━━━ PASSAGE TO READ ━━━

Unfortunately, what constitutes a “religious viewpoint” is nebulous. There are clear areas (“the Bible says”) and then there are gray areas (the Naturalistic Fallacy and mind/body dualism.) The intuition that a fertilized egg is a “person” largely rests on the latter, usually backed up by the former.
What science can’t decide includes moral impulses and their best application, which involves ethics and philosophy. Science is a product of philosophy. It can’t be disconnected.
Re “Given that, allowing states to violate women’s reproductive rights is an establishment of religion and in violation of the First Amendment.”
I’ve been shouting this from rooftops, including as a newspaper columnist in the ’90s and ’00s, to no avail. Even still, people look baffled when I bring it up. But I consider it so obvious.
I agree with Singer that Roe always seemed like legal nonsense, to this non-lawyer. The constitution seems obviously silent on the question.
Making controversial laws this way also seems like a way to calcify divisions, as the losers don’t feel they got a fair argument.
This was a mistake the EU did not make: As far as I know, nothing about abortion was written into its laws, leaving this as a matter for individual countries. Thus it has never been a point of conflict. And, I would argue, this allowed say Ireland to slowly drift towards legalization, over quite a few decades. I would argue that being free to decide for themselves, democratically, meant that opposition to abortion didn’t have to become part of so many people’s identity. Maybe the same could have been true in the US.
Roe v. Wade was a 7-2 decision with five Republican appointees (including the lead opinion’s author) in the majority. It was a landmark decision, but not nearly as controversial as it would later become
It wasn’t until nearly a decade later, after overt appeals to racism became unfashionable, that the rightwing took on abortion as a wedge issue to energize the newly emergent Evangelical Right.
> As far as I know, nothing about abortion was written into its laws, leaving this as a matter for individual countries.
That’s one of the interesting things about EU expansion. Western Europe has several fundamental liberal-democratic and social-democratic principles, and in extending the EU eastward, they had to decide which ones were most important. Realpolitik prevailed and they had to pick their battles. Poland was willing to drop their death penalty when they were looking at joining the EU (yay!), but the EU never convinced Poland to adopt other core values like abortion rights and same-sex marriage. Poland is the only EU country with an opt-out to the Charter of Fundamental Rights of the European Union.
Fascinating read here: https://en.wikipedia.org/wiki/Abortion_in_Poland
I find it more than a little annoying when men use women’s bodies as a philosophical playground.
Peter Singer, et. al. are welcome to their opinions, and I’m sure that male opinions will prevail, given the state of our country.
But just in the last two days, I have read cases of TEN YEAR OLDS having trouble getting abortions, one who was six weeks and three days pregnant, and had to travel across state lines from Ohio to Indiana. In Peter Singer’s world, does humanity have any place at all, or does a ten year old rape victim serve no other purpose than as a debate topic?
Sorry for losing my temper here, but now that I’m living in a country that regards me not as human, but as livestock (a “vessel”, sheesh) I’m feeling less than charitable about people like Singer. It’s even more annoying, since he’s an “animal rights” loony, who clearly thinks that animals deserve more respect than female humans.

━━━ INFORMATION SHOWN ━━━

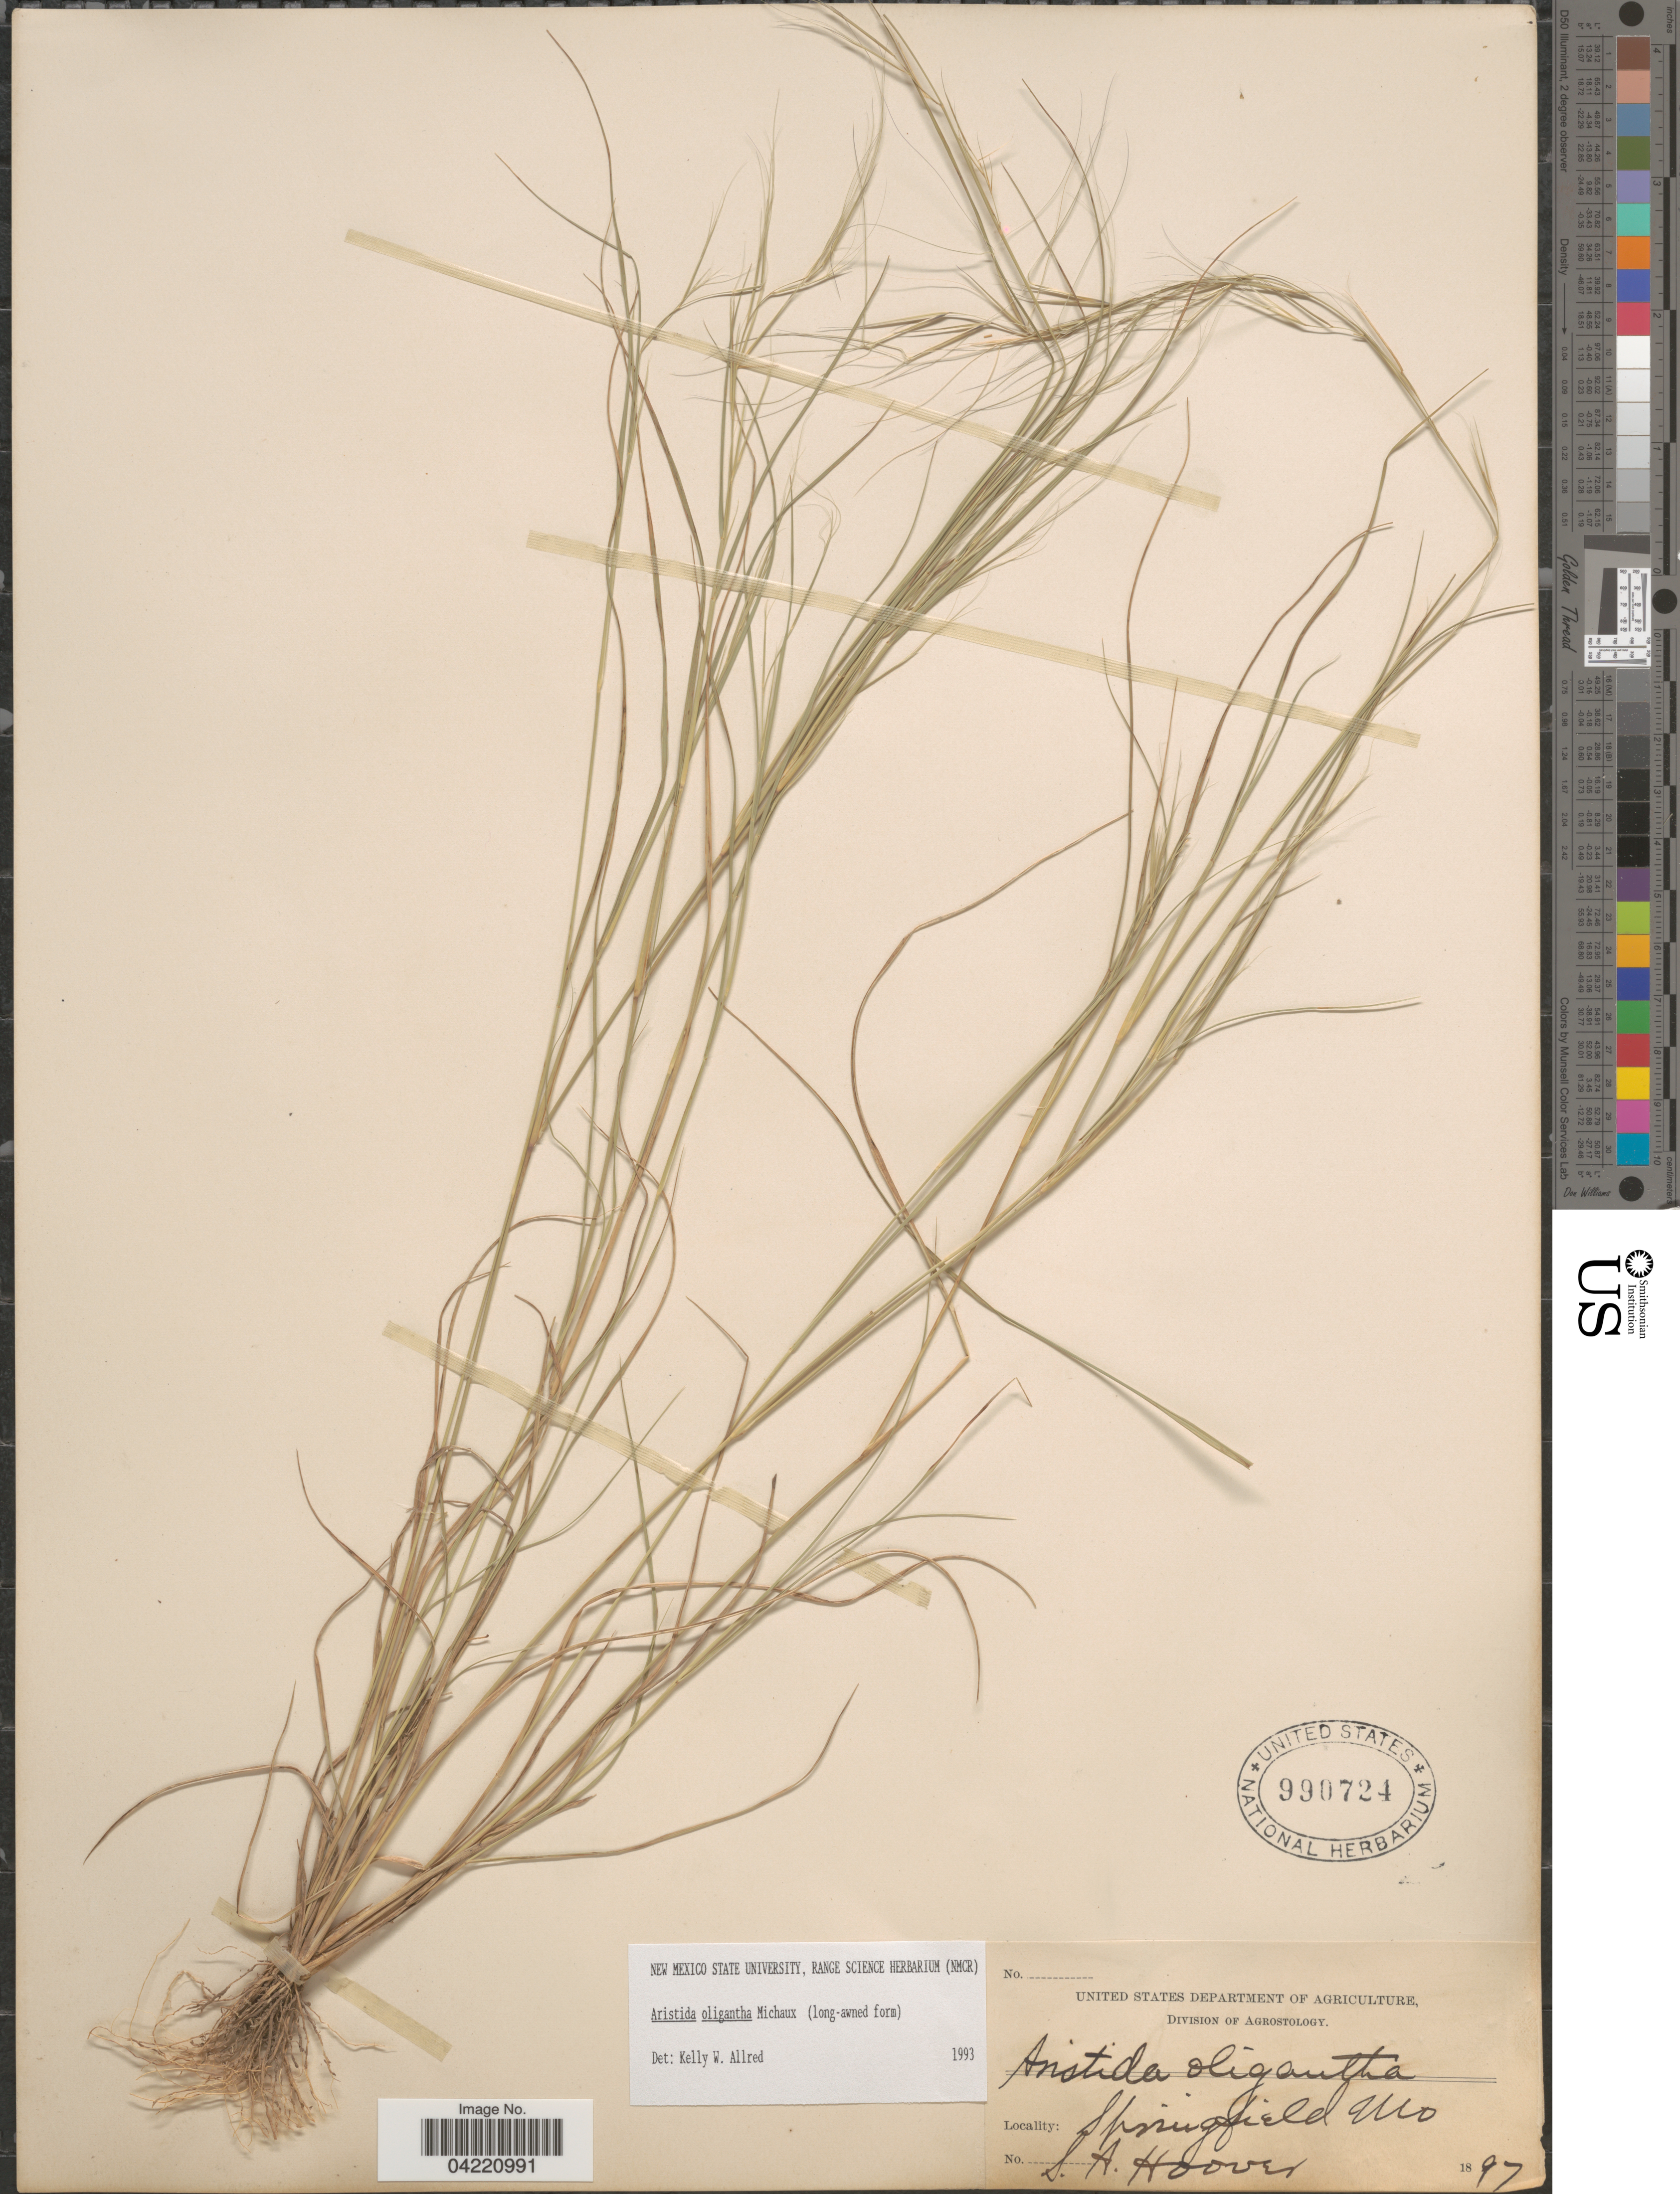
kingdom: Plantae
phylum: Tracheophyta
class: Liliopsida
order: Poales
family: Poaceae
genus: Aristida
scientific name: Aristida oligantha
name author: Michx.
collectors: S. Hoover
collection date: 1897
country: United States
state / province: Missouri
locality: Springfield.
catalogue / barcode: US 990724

━━━

■ WRITTEN TASKS
[A] Could you copy the listing word for word, from the line containing "scientific name: Aristida oligantha" down to the end of the listing?
[B] How would the comment thread on abortion and Roe v. Wade go on from its last sentence?
The comments about abortion and the herbarium listing have no connection to each other.

■ THE RESPONSES
[A]
scientific name: Aristida oligantha
name author: Michx.
collectors: S. Hoover
collection date: 1897
country: United States
state / province: Missouri
locality: Springfield.
catalogue / barcode: US 990724

[B]
You’re misreading Singer’s point: he agrees with you, but points out that the US Constitution, which lays out and limits the powers of the federal government, is not up to the job of enforcing the right to abortion. Tragically, he’s right (see my post number 10 below).
Sorry, my post has now been bumped to number 11.
> I’m living in a country that regards me not as human, but as livestock
Yep. I’m living in a country that regards me as a taxpayer, a source of government income. I do not have the basic human right to own the fruits of my labor. I can’t wait to get back to the land of the free.
As long as we have governments, humans of all sexes and races will be oppressed by them. It’s another reason to view ourselves as humans first-and-foremost, rather than owners of particular chromosomes or genitalia.
Apples and oranges.
The purpose of taxation is to fund the commonweal. Sure, tax money has been misused, but that’s a reason to monitor its use, not a reason to throw the baby out with the bath.
Imagine living in a society with no roads or traffic signals, no police or fire protection, no public utilities, and no schools. If you think privatizing all that is the way to go, try spending a few weeks around Oklahoma city, where you have to pay tolls to get anywhere.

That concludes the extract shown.